Seafarers have been unable to disembark from ships due to Covid-19 restrictions © Getty Images
Seafarers have been unable to disembark from ships due to Covid-19 restrictions © Getty Images

Why 300,000 seafarers are marooned at sea

posted by Charlie Hart
15 September 2020

Failure to recognise seafarers as key workers by global governments is a “ticking time bomb” that could impact the supply of essential foods and medicines, according to industry bodies.

Ian Wright, head of the UK Food and Drink Federation (FDF), said supplies had kept flowing into the UK from Europe because government interventions in response to Covid allowed the movement of lorry drivers. 

However, Wright warned that imports from around the world that relied on transportation by sea could be affected if governments failed to take action to “ease the burden on seafarers”, who have been marooned at sea and unable to disembark for crew changes due to Covid restrictions.

Up to 300,000 seafarers are stuck onboard ships and many have downed tools, exercising their right to end their contracts, industry bodies warned.

Meanwhile, 300,000 counterparts are stranded ashore, “unable to start their contracts and [...] without income”, they said. 

Items at risk include tea, coffee, sugar, bananas, spices, certain spirits, and wines, Wright said. 

He said: “It seems illogical that lorry drivers have been acknowledged since the start of the crisis as key workers and entitled to travel across borders.
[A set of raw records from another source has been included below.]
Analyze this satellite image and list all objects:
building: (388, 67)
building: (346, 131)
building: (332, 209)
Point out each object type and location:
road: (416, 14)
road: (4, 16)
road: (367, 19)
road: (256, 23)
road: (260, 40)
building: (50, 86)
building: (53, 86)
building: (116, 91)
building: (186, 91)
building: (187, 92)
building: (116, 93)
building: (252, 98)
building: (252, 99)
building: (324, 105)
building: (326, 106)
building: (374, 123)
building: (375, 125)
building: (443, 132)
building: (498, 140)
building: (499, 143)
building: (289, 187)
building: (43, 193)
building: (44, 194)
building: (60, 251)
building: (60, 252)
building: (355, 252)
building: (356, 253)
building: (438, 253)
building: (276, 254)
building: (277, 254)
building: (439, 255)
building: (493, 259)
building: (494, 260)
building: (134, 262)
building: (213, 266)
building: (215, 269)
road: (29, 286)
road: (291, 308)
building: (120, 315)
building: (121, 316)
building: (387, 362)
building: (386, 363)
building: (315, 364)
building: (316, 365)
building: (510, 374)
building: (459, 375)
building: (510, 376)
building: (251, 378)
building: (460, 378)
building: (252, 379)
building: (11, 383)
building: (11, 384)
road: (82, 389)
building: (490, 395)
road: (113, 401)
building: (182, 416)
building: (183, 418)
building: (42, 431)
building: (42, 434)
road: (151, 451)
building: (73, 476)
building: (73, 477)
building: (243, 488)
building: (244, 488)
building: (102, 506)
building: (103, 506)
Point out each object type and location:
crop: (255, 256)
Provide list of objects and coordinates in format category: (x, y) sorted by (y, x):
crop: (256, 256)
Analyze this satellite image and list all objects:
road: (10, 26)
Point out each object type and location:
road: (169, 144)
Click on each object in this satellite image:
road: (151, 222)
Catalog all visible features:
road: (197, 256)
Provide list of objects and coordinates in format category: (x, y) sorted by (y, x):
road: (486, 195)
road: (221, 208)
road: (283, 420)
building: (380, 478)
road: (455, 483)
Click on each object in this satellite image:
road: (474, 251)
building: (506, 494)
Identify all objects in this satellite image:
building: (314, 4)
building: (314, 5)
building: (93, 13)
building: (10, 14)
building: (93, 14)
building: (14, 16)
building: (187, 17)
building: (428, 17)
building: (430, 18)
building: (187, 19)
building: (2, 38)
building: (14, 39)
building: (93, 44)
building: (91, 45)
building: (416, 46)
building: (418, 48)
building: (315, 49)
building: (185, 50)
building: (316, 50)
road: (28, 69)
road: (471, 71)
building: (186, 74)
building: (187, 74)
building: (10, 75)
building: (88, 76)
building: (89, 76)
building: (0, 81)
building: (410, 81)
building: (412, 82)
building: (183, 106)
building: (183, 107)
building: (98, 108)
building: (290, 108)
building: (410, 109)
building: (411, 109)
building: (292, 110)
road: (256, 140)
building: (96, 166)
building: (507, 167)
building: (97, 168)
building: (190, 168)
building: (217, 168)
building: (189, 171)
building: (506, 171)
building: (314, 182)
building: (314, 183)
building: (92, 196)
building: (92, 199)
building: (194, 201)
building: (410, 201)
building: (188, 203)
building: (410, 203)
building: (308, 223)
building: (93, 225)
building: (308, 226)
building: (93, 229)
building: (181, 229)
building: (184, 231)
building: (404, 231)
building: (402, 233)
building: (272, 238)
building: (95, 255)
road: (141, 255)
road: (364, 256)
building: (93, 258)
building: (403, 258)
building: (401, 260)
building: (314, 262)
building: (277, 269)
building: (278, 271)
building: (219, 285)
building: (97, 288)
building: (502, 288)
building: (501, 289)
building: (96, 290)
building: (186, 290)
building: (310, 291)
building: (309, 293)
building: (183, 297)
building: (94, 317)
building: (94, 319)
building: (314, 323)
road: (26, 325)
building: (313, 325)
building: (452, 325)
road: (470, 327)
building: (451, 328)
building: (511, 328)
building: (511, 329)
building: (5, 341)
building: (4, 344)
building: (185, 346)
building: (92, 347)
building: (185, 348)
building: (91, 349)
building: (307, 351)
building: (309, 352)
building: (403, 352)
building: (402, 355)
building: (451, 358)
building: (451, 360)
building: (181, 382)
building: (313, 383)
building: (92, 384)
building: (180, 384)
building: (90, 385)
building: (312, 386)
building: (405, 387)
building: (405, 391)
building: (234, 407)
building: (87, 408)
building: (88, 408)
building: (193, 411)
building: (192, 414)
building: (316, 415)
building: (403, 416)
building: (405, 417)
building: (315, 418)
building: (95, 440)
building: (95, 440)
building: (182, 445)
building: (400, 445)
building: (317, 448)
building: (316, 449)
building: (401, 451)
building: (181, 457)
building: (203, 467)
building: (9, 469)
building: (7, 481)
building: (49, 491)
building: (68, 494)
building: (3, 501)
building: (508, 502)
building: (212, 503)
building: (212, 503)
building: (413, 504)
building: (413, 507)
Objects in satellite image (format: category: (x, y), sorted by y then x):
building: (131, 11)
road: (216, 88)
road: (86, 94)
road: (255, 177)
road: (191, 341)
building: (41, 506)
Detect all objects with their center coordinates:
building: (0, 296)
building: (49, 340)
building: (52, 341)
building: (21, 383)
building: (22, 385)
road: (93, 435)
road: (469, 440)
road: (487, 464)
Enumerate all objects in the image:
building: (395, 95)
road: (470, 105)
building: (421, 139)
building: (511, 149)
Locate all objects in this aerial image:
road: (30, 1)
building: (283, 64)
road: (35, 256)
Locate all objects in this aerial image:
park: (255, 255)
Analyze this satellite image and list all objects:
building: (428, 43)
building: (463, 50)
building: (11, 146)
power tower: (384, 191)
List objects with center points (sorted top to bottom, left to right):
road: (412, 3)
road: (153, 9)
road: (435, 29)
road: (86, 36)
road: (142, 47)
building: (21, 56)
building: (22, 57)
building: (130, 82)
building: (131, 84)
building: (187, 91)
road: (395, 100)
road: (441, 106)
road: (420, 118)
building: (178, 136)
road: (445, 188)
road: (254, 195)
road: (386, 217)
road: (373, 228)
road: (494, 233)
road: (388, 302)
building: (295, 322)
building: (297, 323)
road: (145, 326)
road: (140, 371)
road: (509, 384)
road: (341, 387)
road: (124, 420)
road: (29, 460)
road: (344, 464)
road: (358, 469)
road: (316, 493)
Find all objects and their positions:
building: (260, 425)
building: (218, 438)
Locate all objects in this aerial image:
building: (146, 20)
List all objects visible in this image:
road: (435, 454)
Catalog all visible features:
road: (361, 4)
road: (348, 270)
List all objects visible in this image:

Yet seafarers – playing the same role at sea – are not afforded the same status.

“We should all be clear that seafarers enable the movement of vital products around the globe – not just food and drink but medicines and other household items. In fact, 90% of goods are transported by sea. They are the unsung heroes of global trade.”

Around half of the food consumed in the UK is currently imported, with produce such as meat, fish, grains and dairy products all imported by sea. 

Stephen Cotton, general secretary of the International Transport Workers’ Federation (ITF), said global supply chains, including those for critical products like food and medicines, were at risk of disruption.

He said: “Until now this has been a humanitarian crisis for the seafarers trapped working at sea but not for the consumers or patients ashore who rely on these supply lines. As we approach the six-month mark of this intolerable situation, seafarers will reach for drastic action to end their floating misery and get back to their families. 

“More ships being stopped, more risk of accidents with tired and fatigued crew, more detentions and MLC [maritime labour convention] breaches mean more disruption to critical supply chains.”

Bob Sanguinetti, chief executive of the UK Chamber of Shipping, said: “Seafarers have been the unsung heroes of global trade during the coronavirus. Ships and their crews have kept supplies coming into the UK, ensuring we have enough food, medicines and essential goods.

“But this has come at a cost. Since the start of the pandemic we have seen many countries shut down their borders. The time for talking is over, we need action now from governments to allow crew changes to take place.”